24.10.2017
Glyphosat: Europäisches Parlament spricht sich für Auslaufen bis 2022 aus

Müller: Debatte um Glyphosat ist Teil einer organisierten Verunsiche-rungskampagne


Straßburg. Heute hat sich das Europäische Parlament in einer (nicht-bindenden) Resolution für ein Auslaufen des Herbizids Glyphosat bis 2022 und für sofortige Beschränkungen bei der Verwendung des Stoffes ausgesprochen. Die Freie Wähler-Abgeordnete und agrarpolitische Sprecherin der ALDE-Fraktion im Europaparlament, Ulrike Müller, bedauert das Ergebnis der heutigen Abstimmung: „Mit der Diskussion zum Thema Glyphosat geben wir einer organisierten Verunsicherungskampagne gegen unser gut funktionierendes europäisches Verbraucherschutzsystem viel zu viel Raum. Anstelle einer aufgeheizten Debatte hätte ich mir mehr Rationalität und Professionalität gewünscht.“ 

„Wissenschaftlicher Konsens und Ergebnis mehrerer Gutachten ist, dass Glyphosat bei richtiger Anwendung unbedenklich ist. Zu diesem Ergebnis kommen auch die europäischen Agenturen EFSA und ECHA. Somit handelt die EU-Kommission eindeutig innerhalb ihres Mandats“, erklärt Müller.

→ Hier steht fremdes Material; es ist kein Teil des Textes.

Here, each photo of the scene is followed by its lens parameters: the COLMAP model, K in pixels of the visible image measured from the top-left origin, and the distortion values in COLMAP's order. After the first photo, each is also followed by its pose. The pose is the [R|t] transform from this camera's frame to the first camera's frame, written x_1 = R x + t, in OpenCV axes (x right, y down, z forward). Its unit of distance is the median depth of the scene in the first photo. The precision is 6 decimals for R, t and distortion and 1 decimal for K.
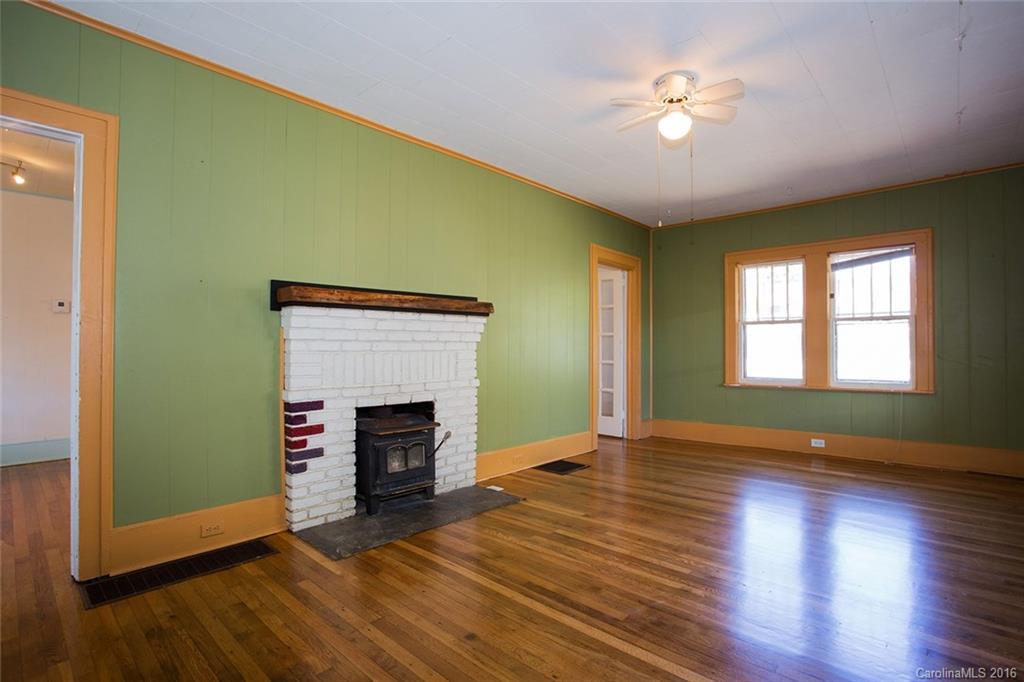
lens RADIAL K [[502.5, 0, 509.1], [0, 502.5, 341.4], [0, 0, 1]] dist [-0.071774, 0.030607]
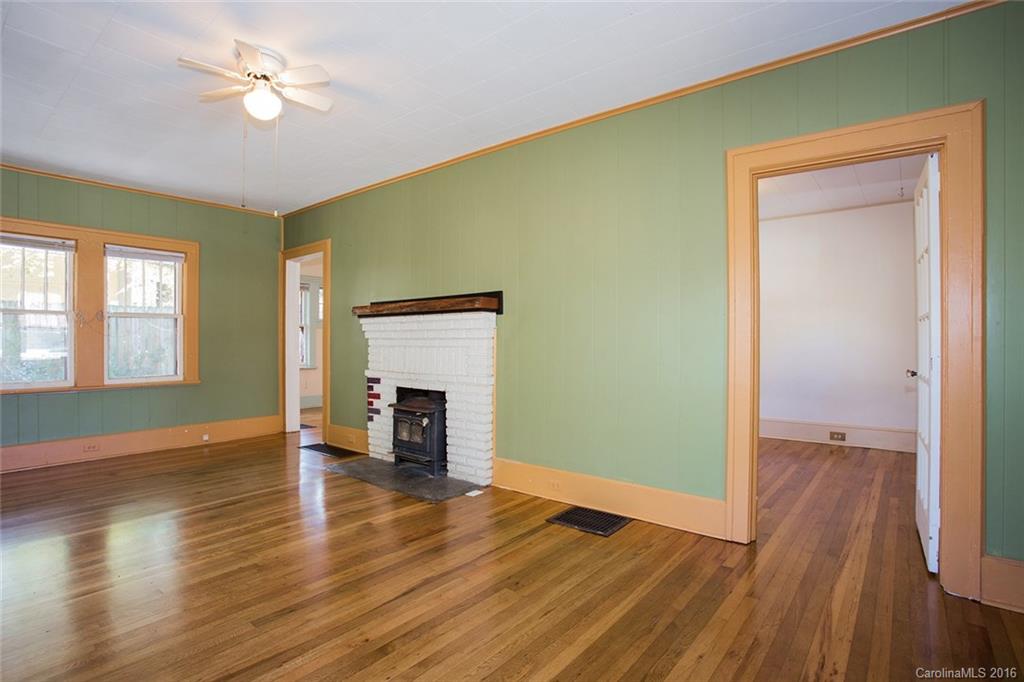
lens RADIAL K [[502.5, 0, 509.1], [0, 502.5, 341.4], [0, 0, 1]] dist [-0.071774, 0.030607]
pose [[0.069869, -0.005197, -0.997543, 0.818969], [0.005322, 0.999974, -0.004837, 0.010661], [0.997542, -0.004971, 0.069894, 0.890873]]
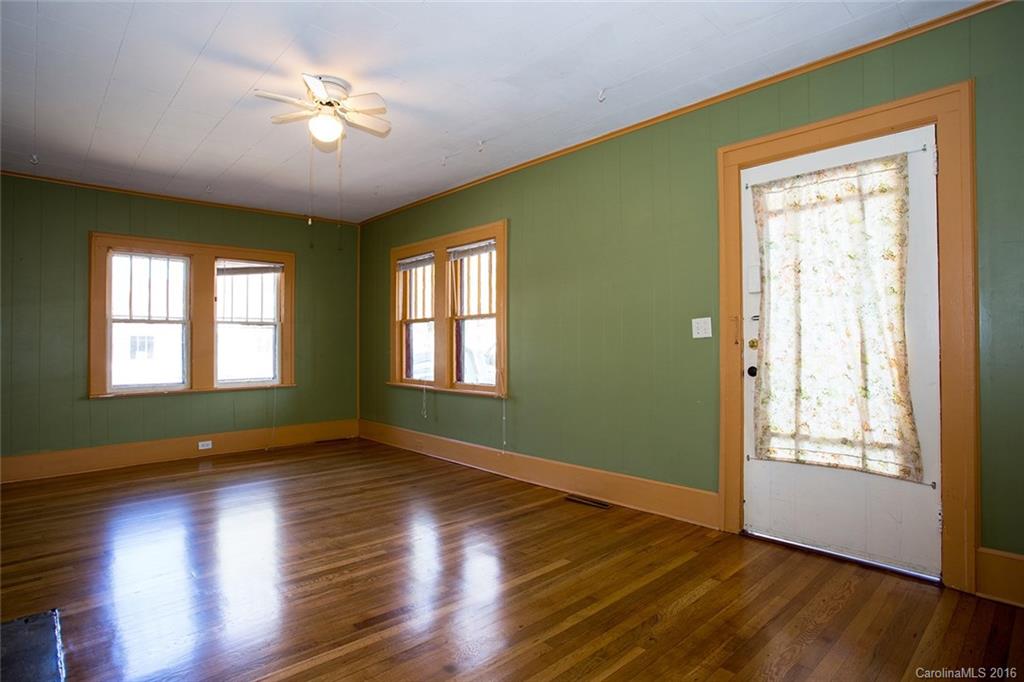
lens RADIAL K [[525.6, 0, 512.0], [0, 525.6, 341.0], [0, 0, 1]] dist [-0.041725, 0.000103]
pose [[0.061451, 0.011412, 0.998045, -0.441644], [-0.007428, 0.999912, -0.010976, 0.002395], [-0.998082, -0.006739, 0.061531, 0.356869]]
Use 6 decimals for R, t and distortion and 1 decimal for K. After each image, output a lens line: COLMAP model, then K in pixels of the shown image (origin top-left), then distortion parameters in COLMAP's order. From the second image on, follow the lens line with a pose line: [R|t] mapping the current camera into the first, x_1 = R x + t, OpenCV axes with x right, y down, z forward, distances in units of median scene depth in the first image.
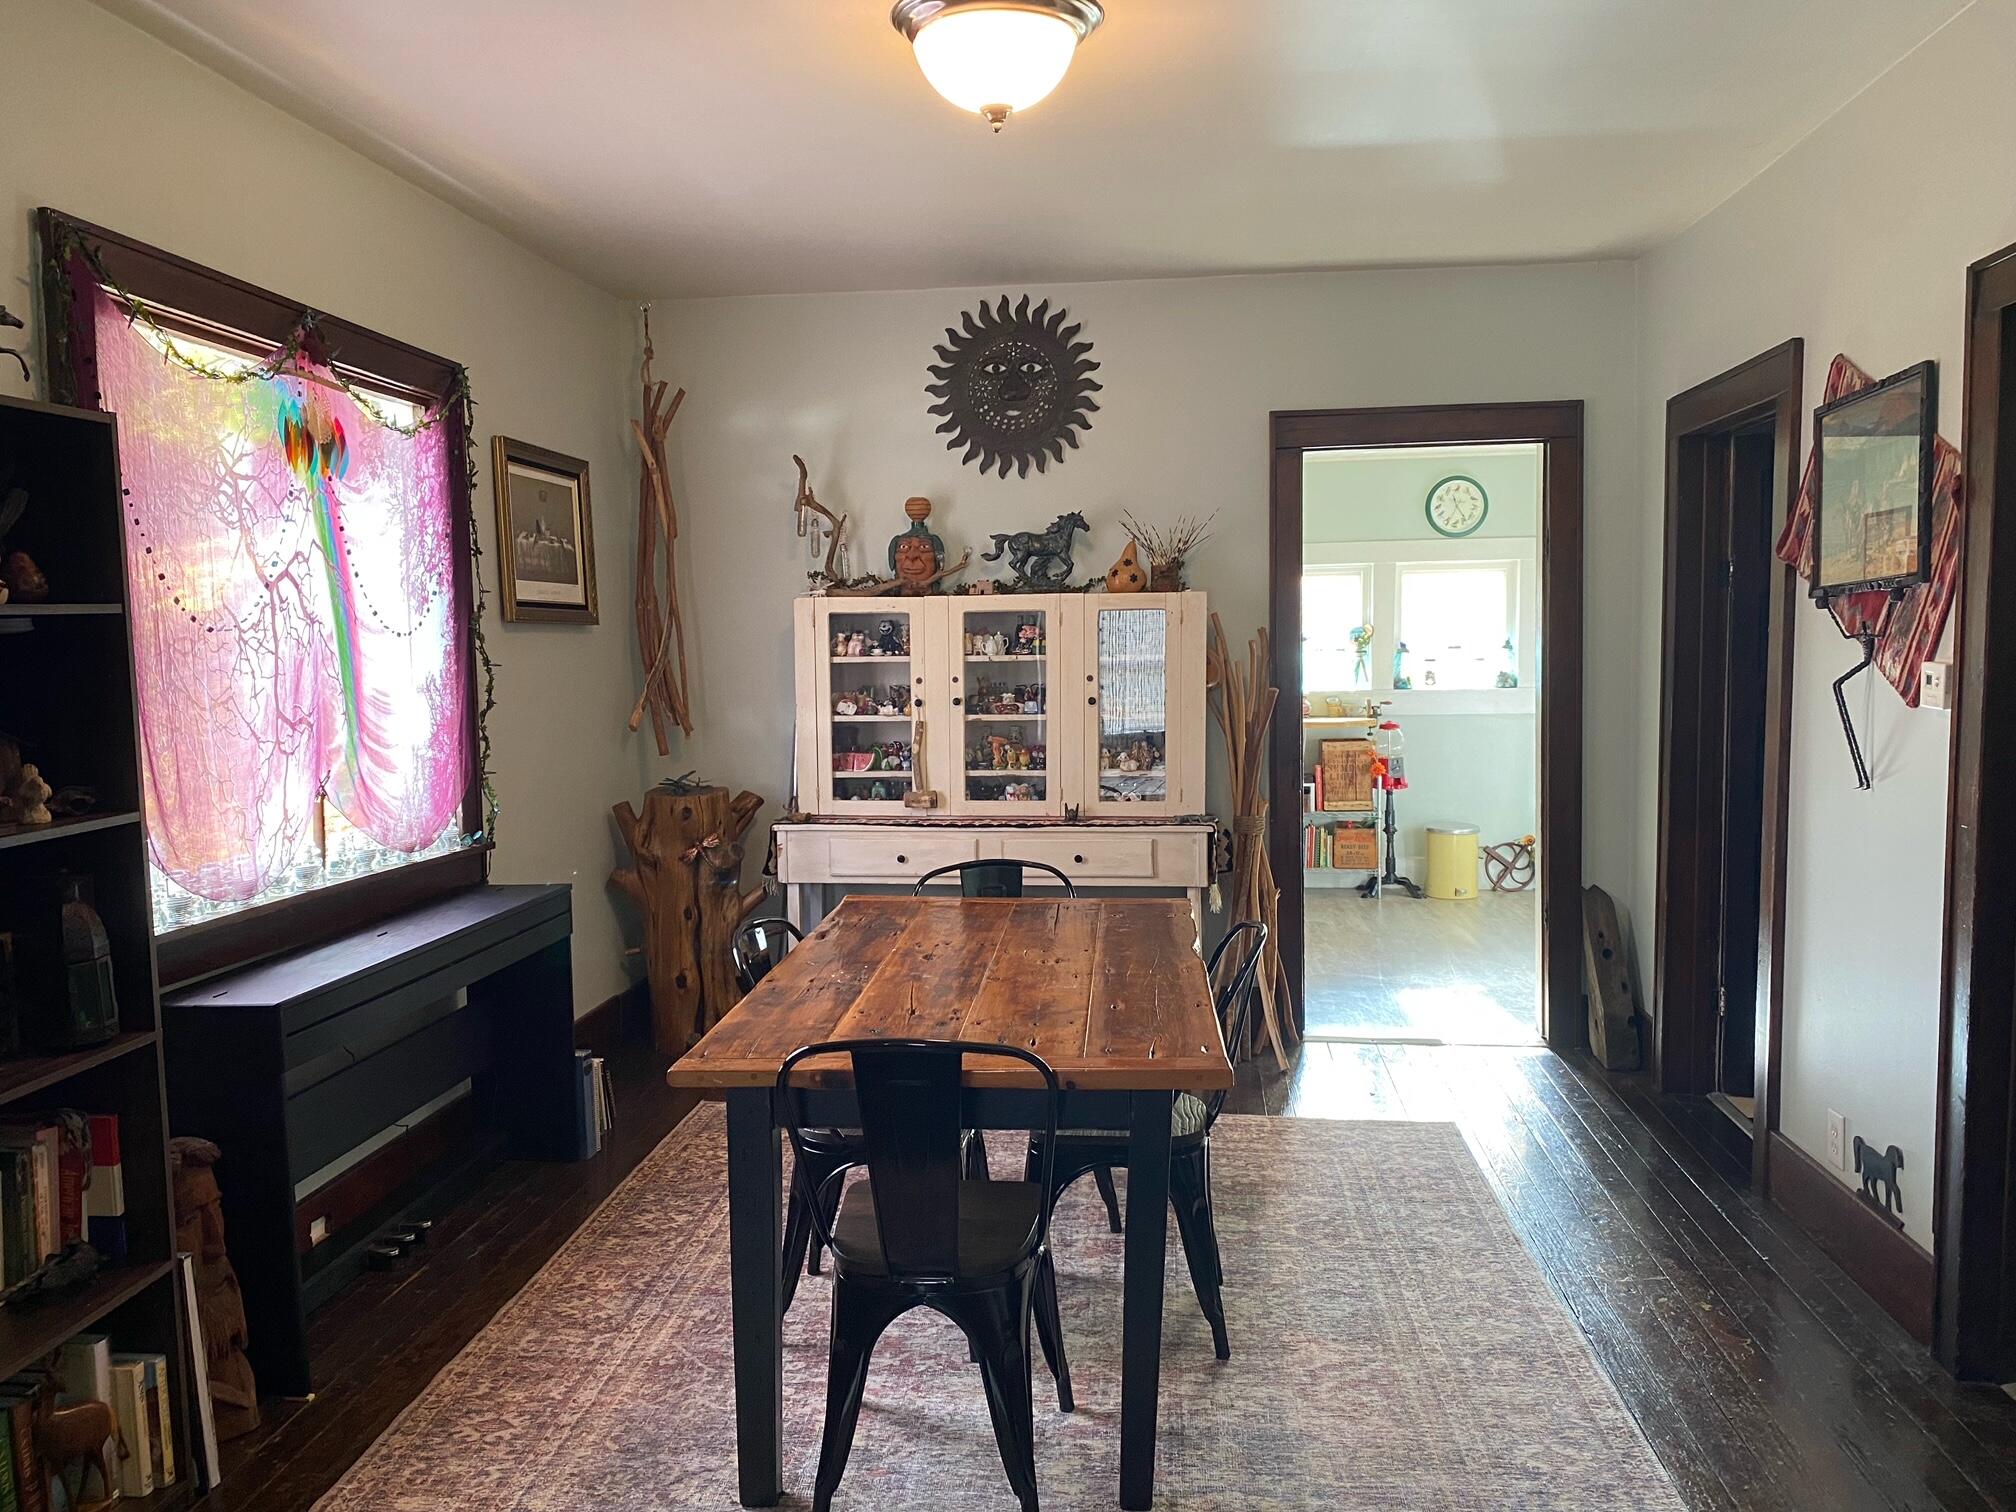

Es widerspreche den Grundsätzen einer verantwortungsvollen Politik, wenn geltende Gesetzgebung für politische Zwecke derart instrumentalisiert werde, wie in diesem Fall. „Wozu soll das führen, wenn wir nun auch im Europäischen Parlament der Kampagne von Glyphosatgegnern nachgeben und damit letztlich die Glaubwürdigkeit unserer eigenen europäischen Agenturen in Zweifel ziehen lassen?“, fragt Müller.